Fact Sheet: What the Experts Say on Student Drug Testing

Social Science Research on Adolescent Drug Use and School Involvement

American Academy of Pediatrics, "Testing for Drugs of Abuse in Children and Adolescents," (offsite) Pediatrics Vol. 98 No. 2 August 1996: The AAP writes in opposition to non-suspicion-based screening for drug use among adolescents as a prerequisite to participation in school activities, stating: "Notwithstanding the Supreme Court ruling [in Vernonia School District 47J v. Acton], students and student athletes should not be singled out for involuntary screening for drugs of abuse. Such testing should not be a condition for participation in sports or any school functions except for health-related purposes. Suspicion of drug use warrants a comprehensive evaluation by a qualified health professional."

Dr. William Bailey, Indiana Prevention Resource Center, 1998 Survey of "Alcohol, Tobacco, and Other Drug Use by Indiana Children and Adolescents," (offsite): Results from the Indiana survey, relating reported drug use by various adolescent groups with the potential that a particular drug will be detected, suggest that "many random school drug testing programs are unlikely to detect much drug use, since they often target the lowest risk students with tests that are unlikely to detect use of anything other than tobacco or marijuana use."

Dr. Jeanne E. Jenkins, "The Influence of Peer Affiliation and Student Activities on Adolescent Drug Involvement," (offsite) Adolescence, Vol. 31, No. 122, Summer 1996: In a study of extracurricular activity involvement by 2,229 students in sixth, seventh, and eighth grades, Dr. Jenkins found that involvement in extracurricular activities was correlated significantly with decreased drug use. Further, she concluded that a student's risks of engaging in drug use was heightened by continued association with drug-using peers.

The National Center for Education Statistics, "Violence & Discipline Problems in U.S. Public Schools: 1996-1997" (offsite): Zero tolerance is a policy that mandates predetermined consequences or punishments for specified offenses. This report found that 94% of all schools have zero tolerance policies for possession of weapons or firearms, 87% for possession of alcohol, while 79% report mandatory suspensions of expulsions for violence or possession of tobacco.

Office of Juvenile Justice and Delinquency Prevention, "Juvenile Offenders and Victims: 1997 Update on Violence," (offsite) Washington, D.C.: U.S. Department of Justice, 1995. Data provided by the Justice Department reveals that the peak hours for violent juvenile crime are 3:00 p.m. to 8:00 p.m., the period when millions of young people are left without adult supervision or constructive activities. The sharpest increase in juvenile crime occurs between the hours of 3:00 p.m. and 4:00 p.m., when the rate nearly triples.

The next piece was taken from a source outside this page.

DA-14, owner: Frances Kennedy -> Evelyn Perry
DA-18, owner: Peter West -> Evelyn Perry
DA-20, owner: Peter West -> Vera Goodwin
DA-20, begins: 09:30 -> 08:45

Robert Taylor, "Compensating Behavior and the Drug Testing of High School Student Athletes," (offsite) The Cato Journal Vol. 16 No. 3: "Civil Liberties issues aside, the random drug testing of athletes may be a very risky policy innovation?few people would question the desirability of minimizing the use of drugs among minors. The use of random, suspicionless drug testing of school athletes as a means to achieve this end is more open to question, however. Not only does this policy invade the privacy of a group of students who are relatively unlikely to use drugs, but it also discourages athletic participation and may actually lead to an increase in overall drug use."

The Rutherford Institute, Amicus Brief (offsite) in Board of Education v. Earls: "The more students are engaged in the extra curricular life of the school, the less time and inclination they will have to get caught up in drug use." If students are drug tested as a prerequisite for participation, the benefit of extra curricular activities occupying the time of students who might otherwise be using drugs is lost.

U.S. Department of Health and Human Services, Office of the Assistant Secretary for Planning and Evaluation, "Adolescent Time Use, Risky Behavior and Outcomes: An Analysis of National Data" (offsite) (September 11, 1995): A government study of adolescent use of leisure time found that participation in extracurricular activities helps reduce student involvement in risky activities, such as drug use, by reducing their after-school free time. For example, in comparison to those who spent 1-4 hours per week in extracurricular activities, the 10th graders studied were: "57 percent more likely to have dropped out by the time they would have been seniors; 49 percent more likely to have used drugs; 37 percent more likely to have become teen parents; 35 percent more likely to have smoked cigarettes; and 27 percent more likely to have been arrested." Further, the study found different relationships among various activities and risky behaviors: whereas student athletes were more likely to have engaged in binge drinking, students who participated in band, orchestra, chorus, or in a school play or musical were significantly less likely to engage in that or nearly any other problem activity.

U.S. Department of Justice, Federal Bureau of Investigation, "Crime in the United States: Uniform Crime Reports (2000, 1998, 1993)" (offsite): There has been a continuing decline nationwide in the rate and number of youth arrested for serious violent offenses (criminal homicide, robbery, aggravated assault and forcible rape). Juvenile homicide rates, in particular, dropped 56% from 1993 to 1998.